Minder prednison bij spierreuma door gebruik rituximab
Reumatologen van de Sint Maartenskliniek hebben recent ontdekt dat rituximab een veelbelovend alternatief is voor prednison. Het geneesmiddel wordt al voorgeschreven voor andere soorten reuma, maar tot nu toe nog niet voor spierreuma. Patiënten krijgen rituximab toegediend via een eenmalig infuus, terwijl prednison dagelijks als tablet wordt ingenomen.
Het onderzoek met een kleine groep toont aan dat patiënten die rituximab krijgen al na één jaar veel minder afhankelijk waren van prednison in vergelijking met de placebogroep. De helft van de patiënten die rituximab kregen, stopte na één jaar helemaal met prednison.
Nieuw onderzoek
Vanwege de veelbelovende resultaten van deze studie zal de Sint Maartenskliniek het onderzoek naar rituximab voortzetten in samenwerking met een aantal andere reumacentra, waaronder Rijnstate, Gelre Ziekenhuizen, Radboudumc, ZGT Almelo en UMCG.

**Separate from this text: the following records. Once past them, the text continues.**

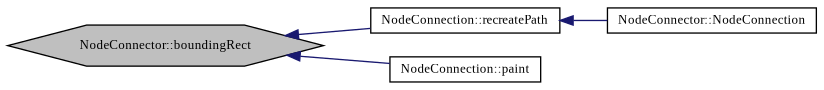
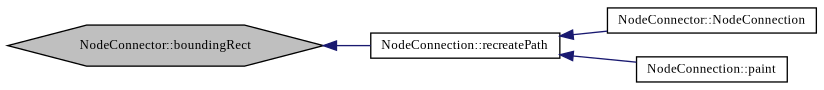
  digraph {
    fontname="Liberation Serif"
    rankdir=LR
    node [color=black fillcolor=white fontname="Liberation Serif" fontsize=10 shape=box style=filled]
    edge [color=midnightblue dir=back fontname="Liberation Serif" fontsize=10 labelfontname=Helvetica labelfontsize=10 style=solid]
    n1 [fillcolor=grey75 fontcolor=black height=0.2 label="NodeConnector::boundingRect" shape=hexagon width=0.4]
    n2 [height=0.2 label="NodeConnection::recreatePath" width=0.4]
    n3 [height=0.2 label="NodeConnector::NodeConnection" width=0.4]
    n4 [height=0.2 label="NodeConnection::paint" width=0.4]
    n1 -> n2
    n2 -> n3
-   n1 -> n4
+   n2 -> n4
  }
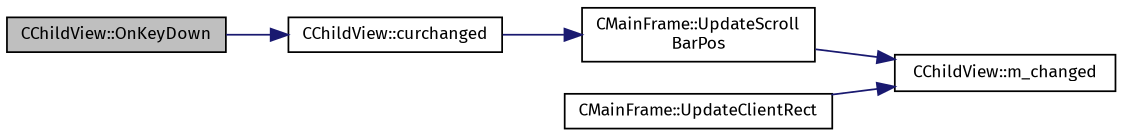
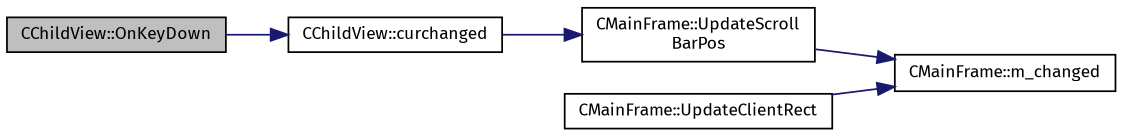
  digraph {
    fontname="Fira Sans"
    rankdir=LR
    node [color=black fillcolor=white fontname="Fira Sans" fontsize=10 shape=record style=filled]
    edge [color=midnightblue fontname="Fira Sans" fontsize=10 labelfontname=Helvetica labelfontsize=10 style=solid]
    n1 [fillcolor=grey75 fontcolor=black height=0.2 label="CChildView::OnKeyDown" width=0.4]
    n2 [height=0.2 label="CChildView::curchanged" width=0.4]
    n3 [height=0.2 label="CMainFrame::UpdateScroll\lBarPos" width=0.4]
    n4 [height=0.2 label="CMainFrame::UpdateClientRect" width=0.4]
-   n5 [height=0.2 label="CChildView::m_changed" width=0.4]
+   n5 [height=0.2 label="CMainFrame::m_changed" width=0.4]
    n1 -> n2
    n2 -> n3
    n3 -> n5
    n4 -> n5
  }
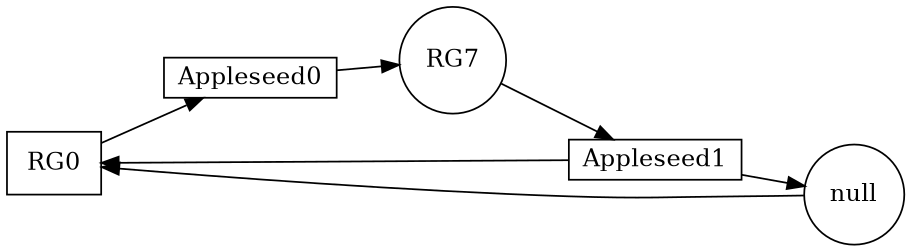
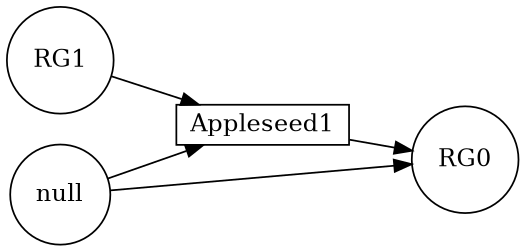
  digraph {
    rankdir=LR
    node [shape=circle]
-   n1 [label=RG0 shape=box]
-   n2 [height=0.01 label=Appleseed0 shape=box width=1]
-   n3 [label=RG7]
+   n1 [label=RG0]
+   n3 [label=RG1]
    n4 [height=0.01 label=Appleseed1 shape=box width=1]
    n5 [label=null]
-   n1 -> n2
-   n2 -> n3
    n3 -> n4
    n4 -> n1
-   n4 -> n5
+   n5 -> n4
    n5 -> n1
  }
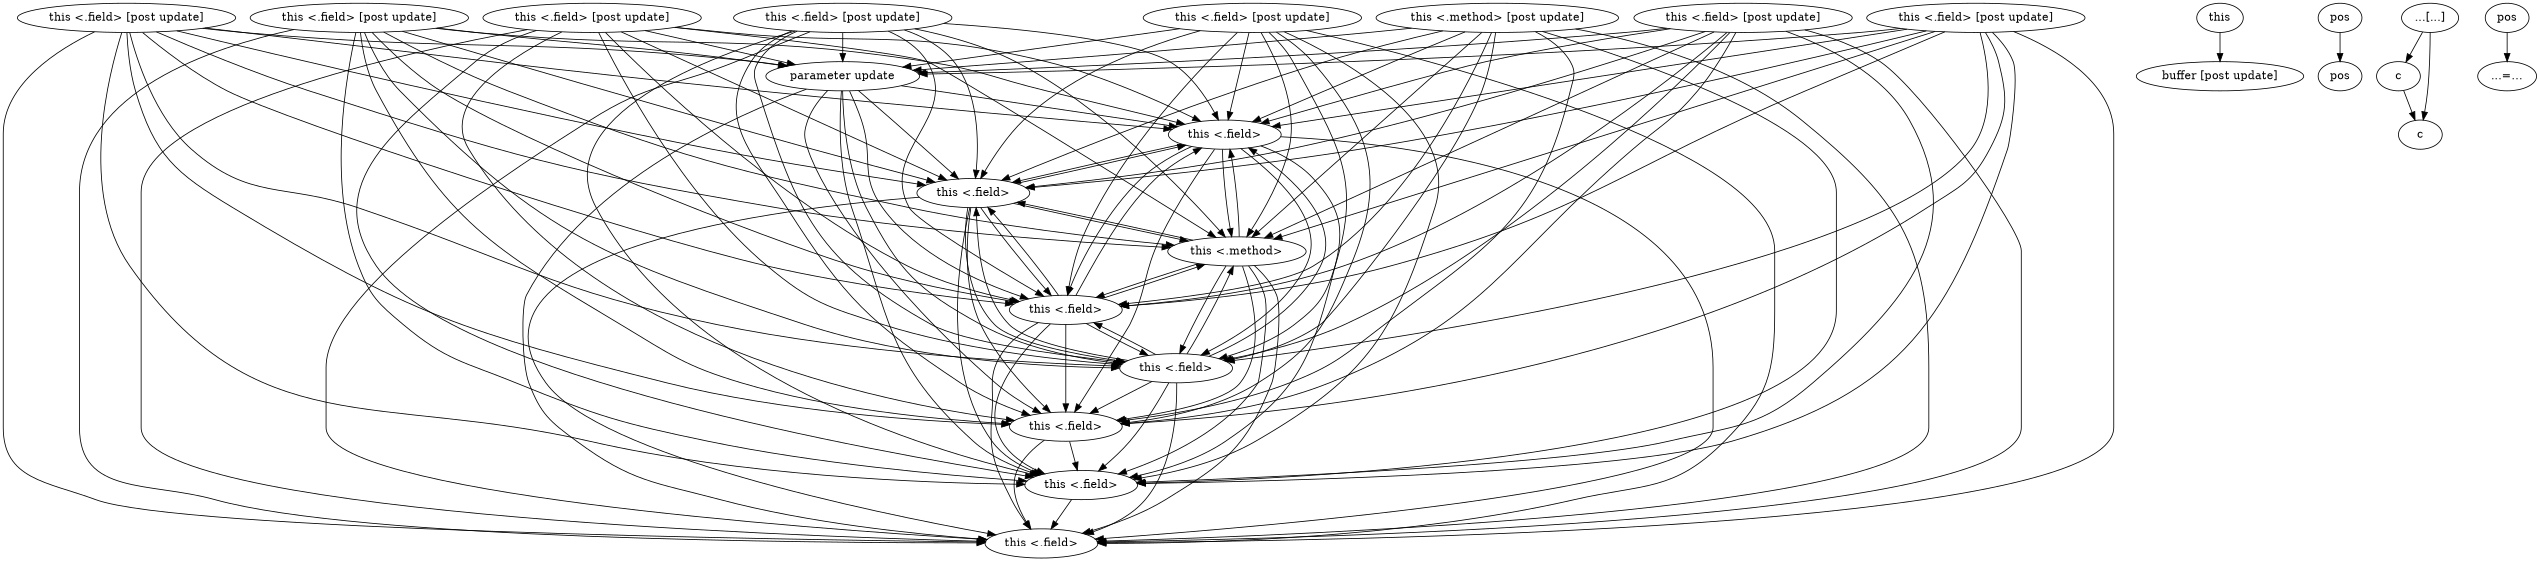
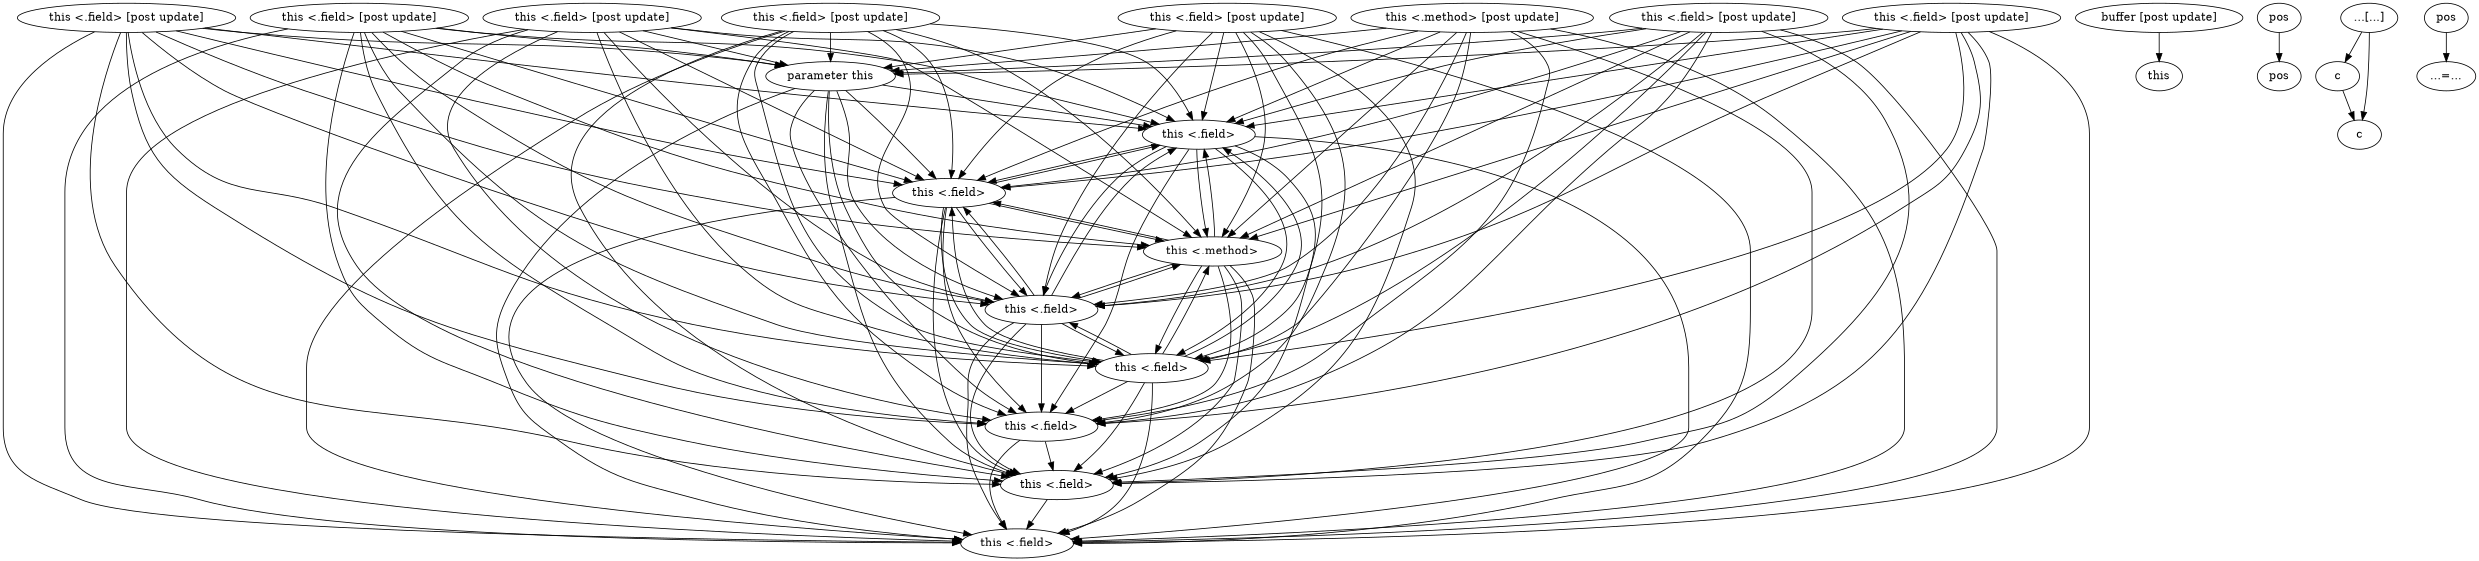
  digraph {
    compound=true
-   n1 [label="parameter update"]
+   n1 [label="parameter this"]
    n2 [label="this <.field>"]
    n3 [label="this <.field>"]
    n4 [label="this <.field>"]
    n5 [label="this <.field>"]
    n6 [label="this <.field>"]
    n7 [label="this <.field>"]
    n8 [label="this <.field>"]
    n9 [label="this <.method>"]
    n10 [label="this <.field> [post update]"]
    n11 [label="this <.field> [post update]"]
    n12 [label="this <.field> [post update]"]
    n13 [label="this <.field> [post update]"]
    n14 [label="this <.field> [post update]"]
    n15 [label="this <.field> [post update]"]
    n16 [label="this <.field> [post update]"]
    n17 [label="this <.method> [post update]"]
    n18 [label="buffer [post update]"]
    n19 [label=this]
    n20 [label=pos]
    n21 [label=pos]
    n22 [label="...[...]"]
    n23 [label=c]
    n24 [label=c]
    n25 [label=pos]
    n26 [label="...=..."]
    n1 -> n2
    n1 -> n3
    n1 -> n4
    n1 -> n5
    n1 -> n6
    n1 -> n7
    n1 -> n8
    n2 -> n3
    n2 -> n4
    n2 -> n5
    n2 -> n6
    n2 -> n7
    n2 -> n8
    n2 -> n9
    n3 -> n2
    n3 -> n4
    n3 -> n5
    n3 -> n6
    n3 -> n7
    n3 -> n8
    n3 -> n9
    n4 -> n2
    n4 -> n3
    n4 -> n5
    n4 -> n6
    n4 -> n7
    n4 -> n8
    n4 -> n9
    n5 -> n2
    n5 -> n3
    n5 -> n4
    n5 -> n6
    n5 -> n7
    n5 -> n8
    n5 -> n9
    n6 -> n7
    n6 -> n8
    n8 -> n7
    n9 -> n2
    n9 -> n3
    n9 -> n4
    n9 -> n5
    n9 -> n6
    n9 -> n7
    n9 -> n8
    n10 -> n1
    n10 -> n2
    n10 -> n3
    n10 -> n4
    n10 -> n5
    n10 -> n6
    n10 -> n7
    n10 -> n8
    n10 -> n9
    n11 -> n1
    n11 -> n2
    n11 -> n3
    n11 -> n4
    n11 -> n5
    n11 -> n6
    n11 -> n7
    n11 -> n8
    n11 -> n9
    n12 -> n1
    n12 -> n2
    n12 -> n3
    n12 -> n4
    n12 -> n5
    n12 -> n6
    n12 -> n7
    n12 -> n8
    n12 -> n9
    n13 -> n1
    n13 -> n2
    n13 -> n3
    n13 -> n4
    n13 -> n5
    n13 -> n6
    n13 -> n7
    n13 -> n8
    n13 -> n9
    n14 -> n1
    n14 -> n2
    n14 -> n3
    n14 -> n4
    n14 -> n5
    n14 -> n6
    n14 -> n7
    n14 -> n8
    n14 -> n9
    n15 -> n1
    n15 -> n2
    n15 -> n3
    n15 -> n4
    n15 -> n5
    n15 -> n6
    n15 -> n7
    n15 -> n8
    n15 -> n9
    n16 -> n1
    n16 -> n2
    n16 -> n3
    n16 -> n4
    n16 -> n5
    n16 -> n6
    n16 -> n7
    n16 -> n8
    n16 -> n9
    n17 -> n1
    n17 -> n2
    n17 -> n3
    n17 -> n4
    n17 -> n5
    n17 -> n6
    n17 -> n7
    n17 -> n8
    n17 -> n9
-   n19 -> n18
+   n18 -> n19
    n20 -> n21
    n22 -> n23
    n22 -> n24
    n23 -> n24
    n25 -> n26
  }
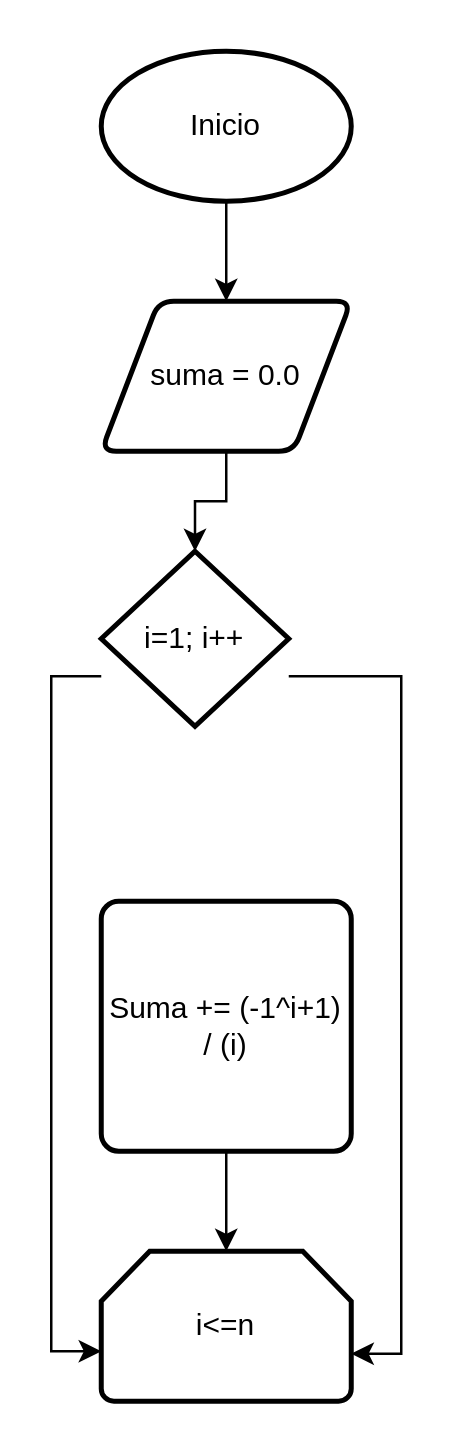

Met subsidie van ZonMw en ReumaNederland worden twee aanvullende studies uitgevoerd, waarbij de ene groep rituximab krijgt op het moment van de diagnose spierreuma, en de andere groep op het moment dat sprake is van een opvlamming van de klachten.
De ziekenhuizen roepen patiënten op zich te melden voor deze onderzoeken.
Hinderlijke bijwerkingen
In Nederland krijgen jaarlijks ongeveer negenduizend patiënten van 50 jaar en ouder de diagnose spierreuma, ook bekend als polymyalgia reumatica (PMR). Van deze groep is ongeveer twee derde vrouw en een derde man.
65% van de patiënten met PMR ervaart hinderlijke bijwerkingen van prednison, zoals osteoporose, ontwikkeling van suikerziekte, een verhoogd infectierisico, dunner wordende huid, slapeloosheid, gewichtstoename en andere ongemakken. Daarnaast kan de behandelduur met prednison lang zijn, vaak wel twee tot drie jaar.